We will monitor diversity, equity, and inclusion across protocols, leadership roles, investigative teams, and community advisory boards. The Diversity, Equity, and Inclusion committee will monitor the composition of the study protocol and support Study Sites’ and Working Groups’ diversity to ensure each person is treated with dignity and respect and that diverse viewpoints are given equitable consideration.
We will work with and for our participants and their communities. We view participants and their communities as valued partners within this effort to improve the next generation’s health; the unique perspectives of communities engaged in our study are critical to the success of the research program. As the project develops, we will solicit feedback on our research protocols from community advisory boards at each study site and ask for feedback from our study participants. In addition, we will share research findings with our participants and community partners in a manner that can inform solutions.
We will promote dignity and respect for all persons regardless of income level, physical and mental health, ability status, and identity, including racial and ethnic groups, gender, sexual orientation and family structure. We will carefully develop our scientific questions and communications to avoid contributing to misperceptions, negative stereotypes, and the perpetuation of inequities related to child development and public policy.
We will engage in activities to create a diverse community of scientists and staff and provide training and leadership opportunities for a diverse group of students, fellows, and junior faculty. We aim to improve on historical and present-day barriers in science to promote opportunities for diverse scientists at all levels of training and professional development.
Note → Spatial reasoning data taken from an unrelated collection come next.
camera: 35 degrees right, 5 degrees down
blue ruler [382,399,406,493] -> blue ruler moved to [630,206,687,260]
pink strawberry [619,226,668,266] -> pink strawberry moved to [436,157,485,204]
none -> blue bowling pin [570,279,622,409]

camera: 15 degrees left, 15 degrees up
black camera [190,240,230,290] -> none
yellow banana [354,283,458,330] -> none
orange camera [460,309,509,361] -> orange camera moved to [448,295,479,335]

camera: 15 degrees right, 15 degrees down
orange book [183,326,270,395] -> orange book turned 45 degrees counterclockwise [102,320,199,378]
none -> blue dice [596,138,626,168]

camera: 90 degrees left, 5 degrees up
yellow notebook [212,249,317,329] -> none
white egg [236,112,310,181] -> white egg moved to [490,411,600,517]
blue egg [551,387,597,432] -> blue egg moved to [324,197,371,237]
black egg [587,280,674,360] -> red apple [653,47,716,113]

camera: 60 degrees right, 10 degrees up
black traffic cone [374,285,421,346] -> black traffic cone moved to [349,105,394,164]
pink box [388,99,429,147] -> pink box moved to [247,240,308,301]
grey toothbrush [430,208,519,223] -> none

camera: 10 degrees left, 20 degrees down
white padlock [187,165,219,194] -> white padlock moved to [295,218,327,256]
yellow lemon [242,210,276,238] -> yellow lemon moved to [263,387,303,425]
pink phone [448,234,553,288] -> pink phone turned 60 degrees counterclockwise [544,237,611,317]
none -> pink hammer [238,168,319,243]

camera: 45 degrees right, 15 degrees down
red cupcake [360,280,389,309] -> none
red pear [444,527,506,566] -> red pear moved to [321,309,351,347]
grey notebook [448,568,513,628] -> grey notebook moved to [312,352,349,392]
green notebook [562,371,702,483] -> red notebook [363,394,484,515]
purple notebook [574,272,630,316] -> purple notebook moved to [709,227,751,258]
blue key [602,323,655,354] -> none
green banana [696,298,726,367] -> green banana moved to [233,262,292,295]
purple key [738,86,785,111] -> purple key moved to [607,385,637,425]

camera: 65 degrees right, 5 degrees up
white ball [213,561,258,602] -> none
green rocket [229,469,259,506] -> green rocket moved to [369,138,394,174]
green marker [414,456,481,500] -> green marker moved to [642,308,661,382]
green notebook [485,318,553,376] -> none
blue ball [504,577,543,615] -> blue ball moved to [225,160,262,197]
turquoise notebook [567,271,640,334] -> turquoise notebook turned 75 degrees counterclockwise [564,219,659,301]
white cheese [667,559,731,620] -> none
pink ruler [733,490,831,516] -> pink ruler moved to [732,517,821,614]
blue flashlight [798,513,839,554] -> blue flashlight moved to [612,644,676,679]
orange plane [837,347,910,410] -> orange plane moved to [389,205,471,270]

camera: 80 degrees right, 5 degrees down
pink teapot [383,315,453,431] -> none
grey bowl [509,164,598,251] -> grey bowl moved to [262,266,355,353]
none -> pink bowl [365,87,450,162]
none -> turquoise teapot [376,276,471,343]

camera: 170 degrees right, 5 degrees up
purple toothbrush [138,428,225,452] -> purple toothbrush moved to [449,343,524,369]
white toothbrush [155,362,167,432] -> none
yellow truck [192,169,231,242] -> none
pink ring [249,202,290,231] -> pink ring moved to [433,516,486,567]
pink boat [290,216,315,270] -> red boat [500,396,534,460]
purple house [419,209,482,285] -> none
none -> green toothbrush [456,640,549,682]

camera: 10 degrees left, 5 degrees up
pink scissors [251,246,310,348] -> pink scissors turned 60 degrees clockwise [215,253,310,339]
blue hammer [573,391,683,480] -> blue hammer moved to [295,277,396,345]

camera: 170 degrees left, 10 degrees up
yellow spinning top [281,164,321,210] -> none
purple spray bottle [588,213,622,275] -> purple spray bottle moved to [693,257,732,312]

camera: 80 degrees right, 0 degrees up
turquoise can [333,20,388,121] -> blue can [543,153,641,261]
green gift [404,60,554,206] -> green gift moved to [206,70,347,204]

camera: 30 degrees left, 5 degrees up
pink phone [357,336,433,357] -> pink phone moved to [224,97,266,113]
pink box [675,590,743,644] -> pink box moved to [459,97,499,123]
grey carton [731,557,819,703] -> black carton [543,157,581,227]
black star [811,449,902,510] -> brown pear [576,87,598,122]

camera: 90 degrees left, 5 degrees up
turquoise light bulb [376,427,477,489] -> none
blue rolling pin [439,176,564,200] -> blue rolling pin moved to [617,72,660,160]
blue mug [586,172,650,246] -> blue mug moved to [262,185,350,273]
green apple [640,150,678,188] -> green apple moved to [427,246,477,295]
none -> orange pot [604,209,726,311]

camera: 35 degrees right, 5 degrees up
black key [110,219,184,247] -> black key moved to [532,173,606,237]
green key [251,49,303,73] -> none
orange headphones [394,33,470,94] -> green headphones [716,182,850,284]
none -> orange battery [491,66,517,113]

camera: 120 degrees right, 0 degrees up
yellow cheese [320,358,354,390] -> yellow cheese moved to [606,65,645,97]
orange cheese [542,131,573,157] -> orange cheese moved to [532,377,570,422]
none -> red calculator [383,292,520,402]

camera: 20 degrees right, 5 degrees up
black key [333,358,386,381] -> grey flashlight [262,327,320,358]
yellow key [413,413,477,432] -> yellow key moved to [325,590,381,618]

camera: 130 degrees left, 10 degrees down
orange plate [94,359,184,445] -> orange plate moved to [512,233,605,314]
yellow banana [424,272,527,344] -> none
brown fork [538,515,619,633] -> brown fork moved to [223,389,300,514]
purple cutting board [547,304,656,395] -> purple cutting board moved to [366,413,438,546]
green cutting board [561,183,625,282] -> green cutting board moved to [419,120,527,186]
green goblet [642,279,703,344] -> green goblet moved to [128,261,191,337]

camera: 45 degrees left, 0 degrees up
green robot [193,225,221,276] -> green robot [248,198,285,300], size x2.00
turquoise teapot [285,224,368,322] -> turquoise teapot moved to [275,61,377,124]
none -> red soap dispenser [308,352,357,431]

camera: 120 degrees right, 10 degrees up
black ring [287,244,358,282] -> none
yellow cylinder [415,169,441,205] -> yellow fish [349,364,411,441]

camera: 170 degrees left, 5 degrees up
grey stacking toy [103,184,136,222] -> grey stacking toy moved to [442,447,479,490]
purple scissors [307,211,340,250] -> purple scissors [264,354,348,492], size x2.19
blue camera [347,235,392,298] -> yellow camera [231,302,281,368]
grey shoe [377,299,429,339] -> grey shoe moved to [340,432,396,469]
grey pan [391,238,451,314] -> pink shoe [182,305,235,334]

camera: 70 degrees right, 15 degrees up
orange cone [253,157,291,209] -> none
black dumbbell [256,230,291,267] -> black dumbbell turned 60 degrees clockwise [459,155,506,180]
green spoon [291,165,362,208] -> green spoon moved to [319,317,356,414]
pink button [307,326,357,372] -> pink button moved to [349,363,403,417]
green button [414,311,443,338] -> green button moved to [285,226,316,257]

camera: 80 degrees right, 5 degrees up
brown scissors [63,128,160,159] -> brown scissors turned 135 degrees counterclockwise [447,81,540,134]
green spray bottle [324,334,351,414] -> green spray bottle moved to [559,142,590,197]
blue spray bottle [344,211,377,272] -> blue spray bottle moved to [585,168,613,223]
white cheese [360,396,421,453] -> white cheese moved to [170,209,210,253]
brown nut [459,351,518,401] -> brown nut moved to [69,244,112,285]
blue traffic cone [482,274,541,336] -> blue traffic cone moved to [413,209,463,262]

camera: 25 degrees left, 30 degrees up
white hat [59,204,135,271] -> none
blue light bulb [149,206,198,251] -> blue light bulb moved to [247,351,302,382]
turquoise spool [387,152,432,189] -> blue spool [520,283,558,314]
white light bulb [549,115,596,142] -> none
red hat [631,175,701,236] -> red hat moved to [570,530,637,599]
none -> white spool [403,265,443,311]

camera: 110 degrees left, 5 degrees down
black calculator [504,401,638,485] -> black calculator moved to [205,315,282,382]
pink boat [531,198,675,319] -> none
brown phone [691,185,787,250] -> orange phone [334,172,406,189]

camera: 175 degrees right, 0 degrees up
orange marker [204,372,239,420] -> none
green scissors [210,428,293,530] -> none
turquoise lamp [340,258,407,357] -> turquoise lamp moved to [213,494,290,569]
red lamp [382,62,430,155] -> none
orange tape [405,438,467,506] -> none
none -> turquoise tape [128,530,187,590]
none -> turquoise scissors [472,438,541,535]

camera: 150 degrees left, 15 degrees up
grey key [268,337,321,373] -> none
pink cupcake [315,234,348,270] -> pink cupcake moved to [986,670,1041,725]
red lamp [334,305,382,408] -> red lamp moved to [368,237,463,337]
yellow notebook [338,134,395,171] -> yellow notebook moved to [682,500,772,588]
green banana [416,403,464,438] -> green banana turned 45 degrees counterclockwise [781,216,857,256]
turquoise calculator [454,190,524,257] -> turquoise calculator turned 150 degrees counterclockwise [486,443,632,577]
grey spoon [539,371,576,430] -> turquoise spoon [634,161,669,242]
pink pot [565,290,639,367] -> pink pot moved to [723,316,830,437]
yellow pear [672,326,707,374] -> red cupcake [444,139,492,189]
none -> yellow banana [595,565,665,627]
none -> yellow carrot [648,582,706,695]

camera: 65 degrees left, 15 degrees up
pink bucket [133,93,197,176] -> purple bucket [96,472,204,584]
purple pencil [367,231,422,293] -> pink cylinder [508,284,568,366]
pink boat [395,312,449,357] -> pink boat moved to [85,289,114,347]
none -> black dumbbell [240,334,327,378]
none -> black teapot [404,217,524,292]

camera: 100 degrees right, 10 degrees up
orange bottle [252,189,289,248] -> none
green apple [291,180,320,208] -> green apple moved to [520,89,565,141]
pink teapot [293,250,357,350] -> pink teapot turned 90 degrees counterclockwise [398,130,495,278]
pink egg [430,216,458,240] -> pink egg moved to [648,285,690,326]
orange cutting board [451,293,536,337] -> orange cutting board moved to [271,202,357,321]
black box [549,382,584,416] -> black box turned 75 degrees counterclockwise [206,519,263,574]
Responsible use of study data. Research can produce significant harm, for both participants and people more generally, by promoting stigma. Stigmatizing research is any research project, question, analysis, or interpretation that has the potential to instigate or promote marginalizing, discrimination, or loss of status to a person or group of people. Compliance with the responsible data use policy includes an agreement to NOT use the data for research that is discriminatory or stigmatizing of individuals, groups, families, or communities.